Items from a dataset:
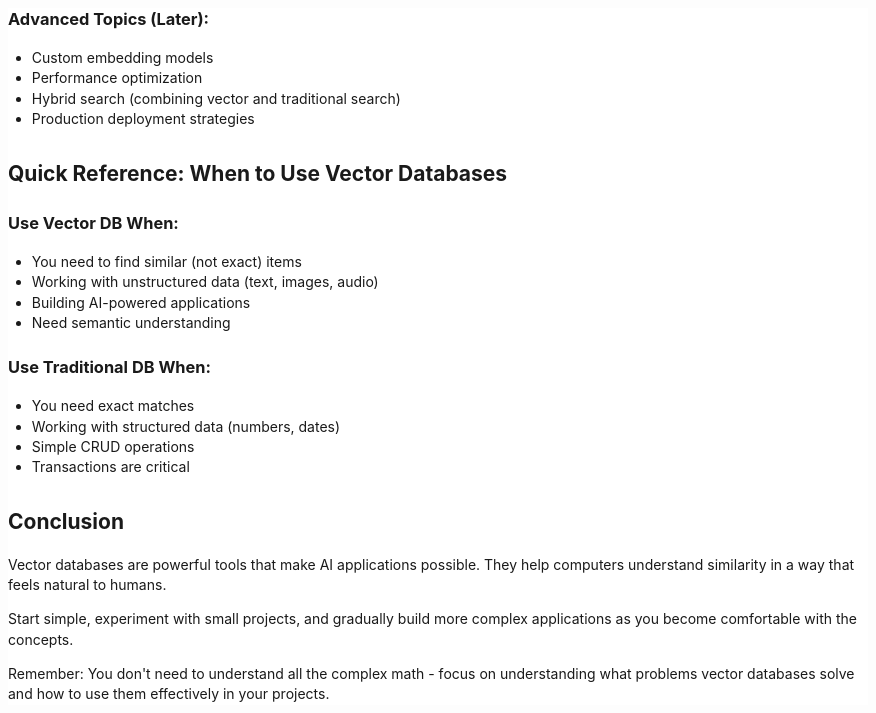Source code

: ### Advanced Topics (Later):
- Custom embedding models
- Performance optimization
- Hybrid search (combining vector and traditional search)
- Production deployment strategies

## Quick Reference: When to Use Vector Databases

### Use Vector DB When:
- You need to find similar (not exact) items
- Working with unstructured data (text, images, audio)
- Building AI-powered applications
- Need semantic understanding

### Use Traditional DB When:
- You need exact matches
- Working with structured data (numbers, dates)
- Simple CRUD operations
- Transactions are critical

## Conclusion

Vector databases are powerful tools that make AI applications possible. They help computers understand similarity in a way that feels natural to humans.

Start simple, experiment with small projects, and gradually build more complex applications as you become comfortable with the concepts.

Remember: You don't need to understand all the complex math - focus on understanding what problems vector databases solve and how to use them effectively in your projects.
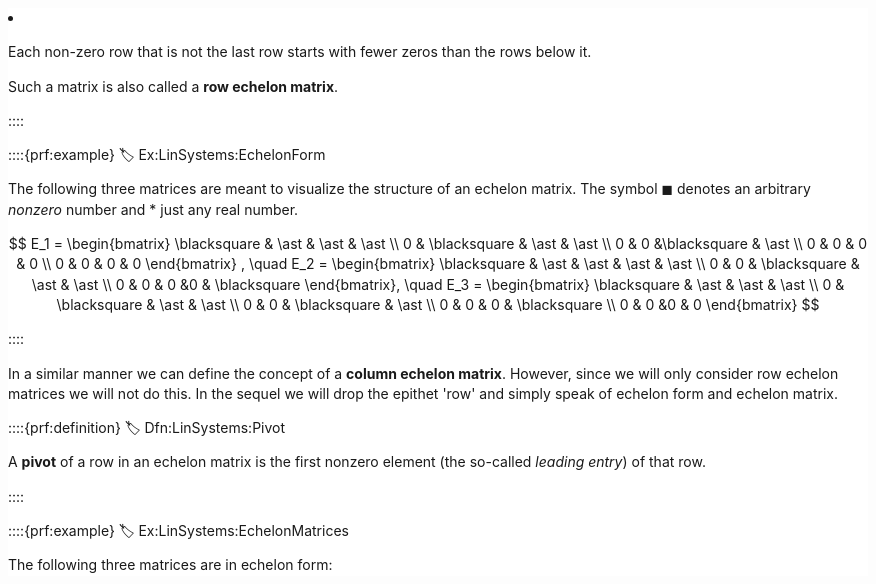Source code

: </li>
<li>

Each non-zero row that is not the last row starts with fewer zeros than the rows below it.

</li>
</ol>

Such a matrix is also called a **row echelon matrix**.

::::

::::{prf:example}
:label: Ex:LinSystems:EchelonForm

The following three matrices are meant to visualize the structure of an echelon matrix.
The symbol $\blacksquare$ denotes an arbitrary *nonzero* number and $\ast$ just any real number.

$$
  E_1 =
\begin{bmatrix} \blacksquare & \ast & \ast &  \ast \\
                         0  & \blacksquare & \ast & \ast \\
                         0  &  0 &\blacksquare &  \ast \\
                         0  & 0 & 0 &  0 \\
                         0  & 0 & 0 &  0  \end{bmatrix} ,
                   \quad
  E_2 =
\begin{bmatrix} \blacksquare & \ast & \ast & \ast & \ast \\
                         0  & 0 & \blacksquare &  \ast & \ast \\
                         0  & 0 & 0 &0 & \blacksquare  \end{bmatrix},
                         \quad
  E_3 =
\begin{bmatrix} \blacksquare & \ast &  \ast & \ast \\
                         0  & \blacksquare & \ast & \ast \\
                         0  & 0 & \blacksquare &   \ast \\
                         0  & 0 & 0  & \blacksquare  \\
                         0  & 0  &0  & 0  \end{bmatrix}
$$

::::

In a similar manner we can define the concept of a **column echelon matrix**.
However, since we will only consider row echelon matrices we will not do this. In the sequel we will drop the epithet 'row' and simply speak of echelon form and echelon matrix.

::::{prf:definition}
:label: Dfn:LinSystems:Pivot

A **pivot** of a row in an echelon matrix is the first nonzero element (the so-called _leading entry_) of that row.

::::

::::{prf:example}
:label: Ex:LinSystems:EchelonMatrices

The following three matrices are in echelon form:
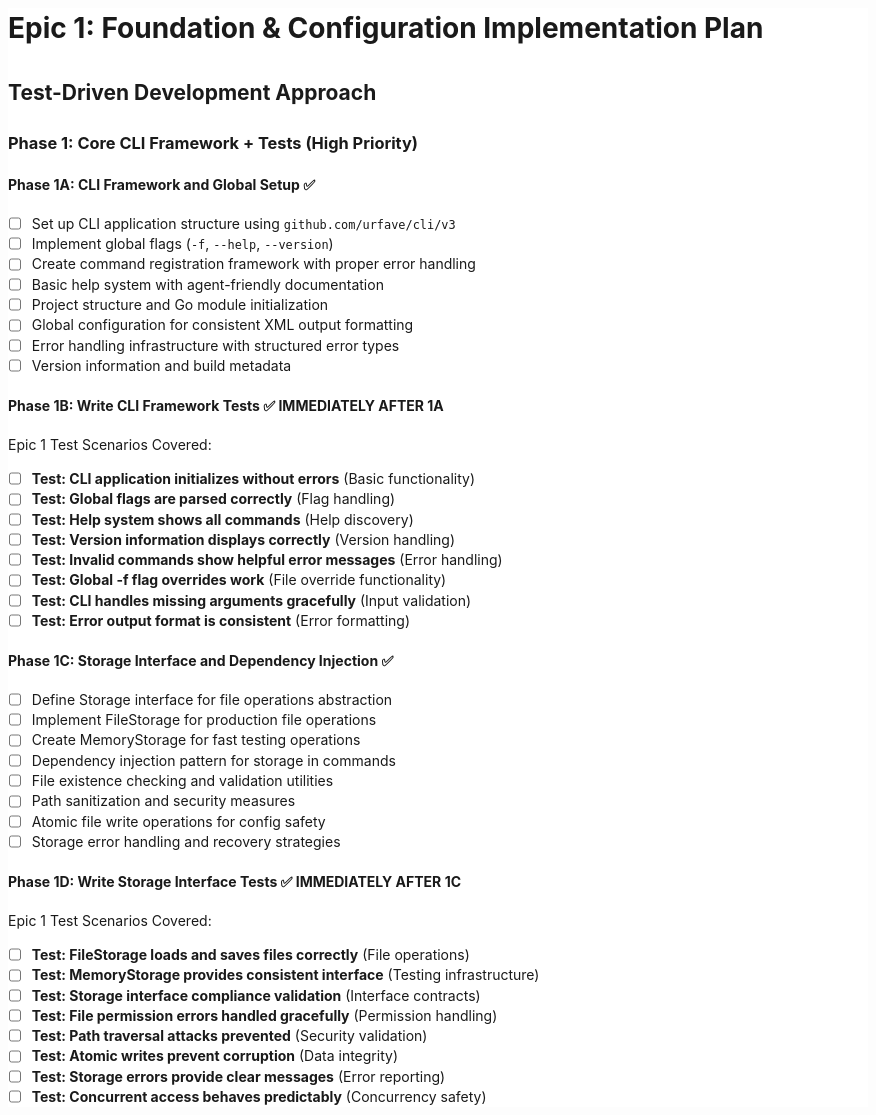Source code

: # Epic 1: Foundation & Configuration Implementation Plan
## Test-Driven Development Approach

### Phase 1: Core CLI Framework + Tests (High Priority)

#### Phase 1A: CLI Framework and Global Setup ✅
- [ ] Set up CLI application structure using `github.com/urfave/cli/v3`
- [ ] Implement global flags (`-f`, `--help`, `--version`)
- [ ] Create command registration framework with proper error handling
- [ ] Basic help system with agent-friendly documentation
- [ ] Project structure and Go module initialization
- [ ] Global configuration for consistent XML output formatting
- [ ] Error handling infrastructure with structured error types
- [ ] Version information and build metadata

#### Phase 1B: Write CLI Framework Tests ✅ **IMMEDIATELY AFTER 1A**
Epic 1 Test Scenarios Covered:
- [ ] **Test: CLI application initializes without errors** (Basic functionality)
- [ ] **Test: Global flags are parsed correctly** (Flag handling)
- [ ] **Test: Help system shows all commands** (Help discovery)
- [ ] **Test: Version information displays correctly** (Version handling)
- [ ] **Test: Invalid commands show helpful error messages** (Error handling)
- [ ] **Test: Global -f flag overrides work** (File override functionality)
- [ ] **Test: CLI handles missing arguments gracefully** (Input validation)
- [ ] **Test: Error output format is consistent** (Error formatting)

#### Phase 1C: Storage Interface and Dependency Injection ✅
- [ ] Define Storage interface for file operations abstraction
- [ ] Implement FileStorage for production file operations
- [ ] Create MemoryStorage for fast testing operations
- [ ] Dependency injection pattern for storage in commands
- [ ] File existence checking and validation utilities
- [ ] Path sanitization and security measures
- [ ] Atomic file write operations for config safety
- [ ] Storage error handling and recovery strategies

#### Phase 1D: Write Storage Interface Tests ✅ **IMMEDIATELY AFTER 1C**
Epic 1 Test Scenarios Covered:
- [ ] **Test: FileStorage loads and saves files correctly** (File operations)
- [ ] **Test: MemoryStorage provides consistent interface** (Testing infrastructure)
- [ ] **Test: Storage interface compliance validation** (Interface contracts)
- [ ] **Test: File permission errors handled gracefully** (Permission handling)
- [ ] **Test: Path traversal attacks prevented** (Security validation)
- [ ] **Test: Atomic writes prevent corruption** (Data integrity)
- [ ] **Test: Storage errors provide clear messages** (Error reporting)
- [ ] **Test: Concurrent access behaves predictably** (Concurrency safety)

TASK DETAILS:
Please return the data above exactly as it stands from the line with "Vector databases are" to the line with "In a similar", keeping both of those lines but none of the pictures.

OUTPUT FOR THIS EXERCISE:
Vector databases are powerful tools that make AI applications possible. They help computers understand similarity in a way that feels natural to humans.

Start simple, experiment with small projects, and gradually build more complex applications as you become comfortable with the concepts.

Remember: You don't need to understand all the complex math - focus on understanding what problems vector databases solve and how to use them effectively in your projects.
Source code

: </li>
<li>

Each non-zero row that is not the last row starts with fewer zeros than the rows below it.

</li>
</ol>

Such a matrix is also called a **row echelon matrix**.

::::

::::{prf:example}
:label: Ex:LinSystems:EchelonForm

The following three matrices are meant to visualize the structure of an echelon matrix.
The symbol $\blacksquare$ denotes an arbitrary *nonzero* number and $\ast$ just any real number.

$$
  E_1 =
\begin{bmatrix} \blacksquare & \ast & \ast &  \ast \\
                         0  & \blacksquare & \ast & \ast \\
                         0  &  0 &\blacksquare &  \ast \\
                         0  & 0 & 0 &  0 \\
                         0  & 0 & 0 &  0  \end{bmatrix} ,
                   \quad
  E_2 =
\begin{bmatrix} \blacksquare & \ast & \ast & \ast & \ast \\
                         0  & 0 & \blacksquare &  \ast & \ast \\
                         0  & 0 & 0 &0 & \blacksquare  \end{bmatrix},
                         \quad
  E_3 =
\begin{bmatrix} \blacksquare & \ast &  \ast & \ast \\
                         0  & \blacksquare & \ast & \ast \\
                         0  & 0 & \blacksquare &   \ast \\
                         0  & 0 & 0  & \blacksquare  \\
                         0  & 0  &0  & 0  \end{bmatrix}
$$

::::

In a similar manner we can define the concept of a **column echelon matrix**.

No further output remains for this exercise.